Personally, Mikey determination and his friends' frustration are perfectly captured in the wishing well scene towards the middle of the film. Our heroes up until now have not so much been searching for One-Eyed Willie’s treasure as they have been running from the Fratellis, the murderous band of fugitives whose hide-out the Goonies have accidentally compromised. But for a moment, once they passed the underground waterfall it looked as though they’d found both the treasure and escape. There are hundreds of dollars in coins and they can climb the well to safety.
Then they hear the voice of Troy Perkins, the town's spoiled rich kid whose father is trying to squeeze the Goonies out of town. He is above the Goonies on the surface of the well and agrees to help them, though he's being a jerk about it. They are going to fail, Troy’s father is going to win.
But Mikey sees the turning point. This is the moment where they can turn back and return to approaching failure on the surface, or fearlessly push forward.

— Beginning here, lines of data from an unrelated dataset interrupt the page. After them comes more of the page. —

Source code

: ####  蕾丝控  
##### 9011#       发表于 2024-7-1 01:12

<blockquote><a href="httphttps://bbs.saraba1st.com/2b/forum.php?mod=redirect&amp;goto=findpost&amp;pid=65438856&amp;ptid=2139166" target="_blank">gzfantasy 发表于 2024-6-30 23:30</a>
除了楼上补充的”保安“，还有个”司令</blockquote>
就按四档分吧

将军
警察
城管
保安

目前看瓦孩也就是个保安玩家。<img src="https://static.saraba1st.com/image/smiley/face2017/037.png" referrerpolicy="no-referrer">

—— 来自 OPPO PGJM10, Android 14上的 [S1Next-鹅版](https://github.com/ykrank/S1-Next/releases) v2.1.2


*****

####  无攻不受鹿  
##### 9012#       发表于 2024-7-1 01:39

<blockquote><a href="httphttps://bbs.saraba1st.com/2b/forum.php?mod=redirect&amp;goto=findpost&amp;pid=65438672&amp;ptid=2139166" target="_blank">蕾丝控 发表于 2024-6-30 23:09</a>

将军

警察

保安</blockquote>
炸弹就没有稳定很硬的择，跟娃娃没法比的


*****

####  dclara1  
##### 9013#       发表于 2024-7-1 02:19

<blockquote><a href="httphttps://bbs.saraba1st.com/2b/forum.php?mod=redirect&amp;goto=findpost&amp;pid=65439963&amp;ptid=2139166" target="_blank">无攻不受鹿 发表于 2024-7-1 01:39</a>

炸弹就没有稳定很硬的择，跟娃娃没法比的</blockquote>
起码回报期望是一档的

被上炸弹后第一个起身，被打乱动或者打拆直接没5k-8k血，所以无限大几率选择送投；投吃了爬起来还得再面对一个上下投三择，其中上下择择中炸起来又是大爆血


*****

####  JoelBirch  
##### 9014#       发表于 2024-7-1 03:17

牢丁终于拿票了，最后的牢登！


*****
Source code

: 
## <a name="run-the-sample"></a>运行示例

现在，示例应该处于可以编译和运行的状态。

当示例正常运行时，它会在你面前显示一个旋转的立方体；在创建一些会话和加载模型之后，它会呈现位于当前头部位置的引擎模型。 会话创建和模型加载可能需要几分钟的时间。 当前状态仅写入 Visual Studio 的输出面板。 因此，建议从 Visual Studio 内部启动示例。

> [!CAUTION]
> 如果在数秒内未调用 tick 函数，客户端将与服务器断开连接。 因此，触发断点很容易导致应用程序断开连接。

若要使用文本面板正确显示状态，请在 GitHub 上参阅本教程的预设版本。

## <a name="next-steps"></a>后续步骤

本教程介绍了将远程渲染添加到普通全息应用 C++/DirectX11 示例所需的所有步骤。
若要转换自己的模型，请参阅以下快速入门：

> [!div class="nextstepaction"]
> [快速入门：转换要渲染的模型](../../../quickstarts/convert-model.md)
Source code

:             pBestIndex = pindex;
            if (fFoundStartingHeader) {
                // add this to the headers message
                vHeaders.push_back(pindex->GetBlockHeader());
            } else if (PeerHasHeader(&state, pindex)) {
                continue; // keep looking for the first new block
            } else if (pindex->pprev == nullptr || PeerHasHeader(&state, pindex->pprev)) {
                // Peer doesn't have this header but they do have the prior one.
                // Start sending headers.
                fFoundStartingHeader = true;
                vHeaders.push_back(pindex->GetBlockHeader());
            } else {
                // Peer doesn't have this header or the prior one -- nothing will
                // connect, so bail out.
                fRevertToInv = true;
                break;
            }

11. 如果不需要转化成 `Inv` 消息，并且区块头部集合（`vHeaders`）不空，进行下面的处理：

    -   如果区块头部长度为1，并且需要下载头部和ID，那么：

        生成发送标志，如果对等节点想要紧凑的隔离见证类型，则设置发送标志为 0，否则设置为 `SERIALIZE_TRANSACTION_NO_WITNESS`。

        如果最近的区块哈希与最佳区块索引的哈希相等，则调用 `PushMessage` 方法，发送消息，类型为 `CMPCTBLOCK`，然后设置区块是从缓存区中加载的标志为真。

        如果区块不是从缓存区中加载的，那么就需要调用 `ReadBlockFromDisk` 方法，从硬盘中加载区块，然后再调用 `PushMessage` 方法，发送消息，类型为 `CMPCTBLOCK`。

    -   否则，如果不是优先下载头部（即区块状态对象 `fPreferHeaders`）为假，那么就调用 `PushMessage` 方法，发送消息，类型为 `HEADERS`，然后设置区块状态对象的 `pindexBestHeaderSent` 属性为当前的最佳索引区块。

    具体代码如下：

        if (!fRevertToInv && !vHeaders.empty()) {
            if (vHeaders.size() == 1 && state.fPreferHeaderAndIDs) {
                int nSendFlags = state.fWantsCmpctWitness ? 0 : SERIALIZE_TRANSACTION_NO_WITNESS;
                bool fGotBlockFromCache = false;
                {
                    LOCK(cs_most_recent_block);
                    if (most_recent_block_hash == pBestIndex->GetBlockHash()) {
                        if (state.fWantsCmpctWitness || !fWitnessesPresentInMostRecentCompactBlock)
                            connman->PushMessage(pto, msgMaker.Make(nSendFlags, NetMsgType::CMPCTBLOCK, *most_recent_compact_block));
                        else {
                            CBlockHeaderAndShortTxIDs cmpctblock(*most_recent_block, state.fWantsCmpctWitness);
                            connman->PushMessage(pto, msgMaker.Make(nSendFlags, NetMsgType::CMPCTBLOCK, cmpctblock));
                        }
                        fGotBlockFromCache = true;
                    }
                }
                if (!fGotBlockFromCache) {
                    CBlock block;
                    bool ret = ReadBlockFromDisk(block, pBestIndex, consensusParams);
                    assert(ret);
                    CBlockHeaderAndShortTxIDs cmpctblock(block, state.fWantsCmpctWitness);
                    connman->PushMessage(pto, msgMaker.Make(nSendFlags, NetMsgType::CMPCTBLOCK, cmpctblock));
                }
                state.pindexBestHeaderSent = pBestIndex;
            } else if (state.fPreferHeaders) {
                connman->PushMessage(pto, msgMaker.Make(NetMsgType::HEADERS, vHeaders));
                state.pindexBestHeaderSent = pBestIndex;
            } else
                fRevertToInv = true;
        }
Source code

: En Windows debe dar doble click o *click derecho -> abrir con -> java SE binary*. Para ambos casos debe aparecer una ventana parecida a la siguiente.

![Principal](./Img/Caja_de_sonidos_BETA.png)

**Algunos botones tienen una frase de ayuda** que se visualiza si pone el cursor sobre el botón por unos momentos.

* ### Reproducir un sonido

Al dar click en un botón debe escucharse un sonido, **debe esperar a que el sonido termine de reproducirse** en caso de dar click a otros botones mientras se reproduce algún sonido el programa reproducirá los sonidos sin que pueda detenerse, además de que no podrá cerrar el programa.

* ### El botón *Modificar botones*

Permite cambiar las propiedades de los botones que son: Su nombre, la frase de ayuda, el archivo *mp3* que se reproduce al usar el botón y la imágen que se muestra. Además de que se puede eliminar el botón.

“Our parents, want the best stuff for us. But right now, they gotta do what’s best for them. Because it’s their time, their time up there. Down here, it’s our time. It’s our time down here. That’s all over the second we ride up Troy’s bucket.”
The mission is clear, the social norms that are forcing them out of their homes are far more dangerous than deemed witted criminals or dead pirate's traps. The Goonies are enemies of the norm and they decide to keep pushing on. This one moment alters the lives of all those in the town. Even Troy's. It is the unusual qualities of Mikey that manage to make it all possible. It is only the youngest and weakest among them that can read the situation.
In the end, the gang gets the gold, the criminals get caught, and Troy's Dad is still an asshole with a tool for a son. Of course, it’s unlikely that these people will remain in the same place their entire lives, with daily interactions and marathon bike rides across the rainy Oregon landscape. But there is no doubt that this adventure cemented their friendship and that they will always be in each other’s minds.
But the central theme at the heart of this film’s adventure is that people can preserve their communities against the cruelty of the powerful. At a time when the few control so much and the bottom 50 percent control 2.5 percent of the nation’s wealth, there is a film made for children that provides a map towards social and economic justice.